WHAT TO PRODUCE: Reproduce the data below, substituting "collected by" for every occurrence of "collectors" and leaving everything else unchanged.

####################

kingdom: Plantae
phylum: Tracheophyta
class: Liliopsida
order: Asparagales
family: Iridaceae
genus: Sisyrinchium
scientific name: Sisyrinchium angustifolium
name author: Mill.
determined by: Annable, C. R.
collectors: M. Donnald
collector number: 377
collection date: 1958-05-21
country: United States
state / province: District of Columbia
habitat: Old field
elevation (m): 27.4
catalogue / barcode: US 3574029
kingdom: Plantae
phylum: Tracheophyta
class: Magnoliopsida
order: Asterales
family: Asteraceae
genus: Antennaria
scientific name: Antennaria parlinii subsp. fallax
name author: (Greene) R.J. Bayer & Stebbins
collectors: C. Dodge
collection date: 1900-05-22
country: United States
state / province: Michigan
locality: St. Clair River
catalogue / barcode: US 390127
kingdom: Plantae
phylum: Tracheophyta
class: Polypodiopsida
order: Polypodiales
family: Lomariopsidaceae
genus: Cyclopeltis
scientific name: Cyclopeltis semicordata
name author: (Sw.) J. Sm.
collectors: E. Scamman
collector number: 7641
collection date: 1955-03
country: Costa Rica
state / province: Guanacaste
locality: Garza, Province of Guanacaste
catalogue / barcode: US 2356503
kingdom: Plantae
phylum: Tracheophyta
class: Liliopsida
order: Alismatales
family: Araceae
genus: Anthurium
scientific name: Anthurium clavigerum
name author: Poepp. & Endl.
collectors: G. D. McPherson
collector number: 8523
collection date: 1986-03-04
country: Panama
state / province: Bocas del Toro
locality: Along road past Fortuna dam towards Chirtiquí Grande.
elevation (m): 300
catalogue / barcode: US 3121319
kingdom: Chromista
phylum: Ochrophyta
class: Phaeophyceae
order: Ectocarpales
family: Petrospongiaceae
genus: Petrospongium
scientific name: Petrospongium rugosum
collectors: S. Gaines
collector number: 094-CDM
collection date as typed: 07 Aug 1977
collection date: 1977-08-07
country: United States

####################

TASK ANSWER:
kingdom: Plantae
phylum: Tracheophyta
class: Liliopsida
order: Asparagales
family: Iridaceae
genus: Sisyrinchium
scientific name: Sisyrinchium angustifolium
name author: Mill.
determined by: Annable, C. R.
collected by: M. Donnald
collector number: 377
collection date: 1958-05-21
country: United States
state / province: District of Columbia
habitat: Old field
elevation (m): 27.4
catalogue / barcode: US 3574029
kingdom: Plantae
phylum: Tracheophyta
class: Magnoliopsida
order: Asterales
family: Asteraceae
genus: Antennaria
scientific name: Antennaria parlinii subsp. fallax
name author: (Greene) R.J. Bayer & Stebbins
collected by: C. Dodge
collection date: 1900-05-22
country: United States
state / province: Michigan
locality: St. Clair River
catalogue / barcode: US 390127
kingdom: Plantae
phylum: Tracheophyta
class: Polypodiopsida
order: Polypodiales
family: Lomariopsidaceae
genus: Cyclopeltis
scientific name: Cyclopeltis semicordata
name author: (Sw.) J. Sm.
collected by: E. Scamman
collector number: 7641
collection date: 1955-03
country: Costa Rica
state / province: Guanacaste
locality: Garza, Province of Guanacaste
catalogue / barcode: US 2356503
kingdom: Plantae
phylum: Tracheophyta
class: Liliopsida
order: Alismatales
family: Araceae
genus: Anthurium
scientific name: Anthurium clavigerum
name author: Poepp. & Endl.
collected by: G. D. McPherson
collector number: 8523
collection date: 1986-03-04
country: Panama
state / province: Bocas del Toro
locality: Along road past Fortuna dam towards Chirtiquí Grande.
elevation (m): 300
catalogue / barcode: US 3121319
kingdom: Chromista
phylum: Ochrophyta
class: Phaeophyceae
order: Ectocarpales
family: Petrospongiaceae
genus: Petrospongium
scientific name: Petrospongium rugosum
collected by: S. Gaines
collector number: 094-CDM
collection date as typed: 07 Aug 1977
collection date: 1977-08-07
country: United States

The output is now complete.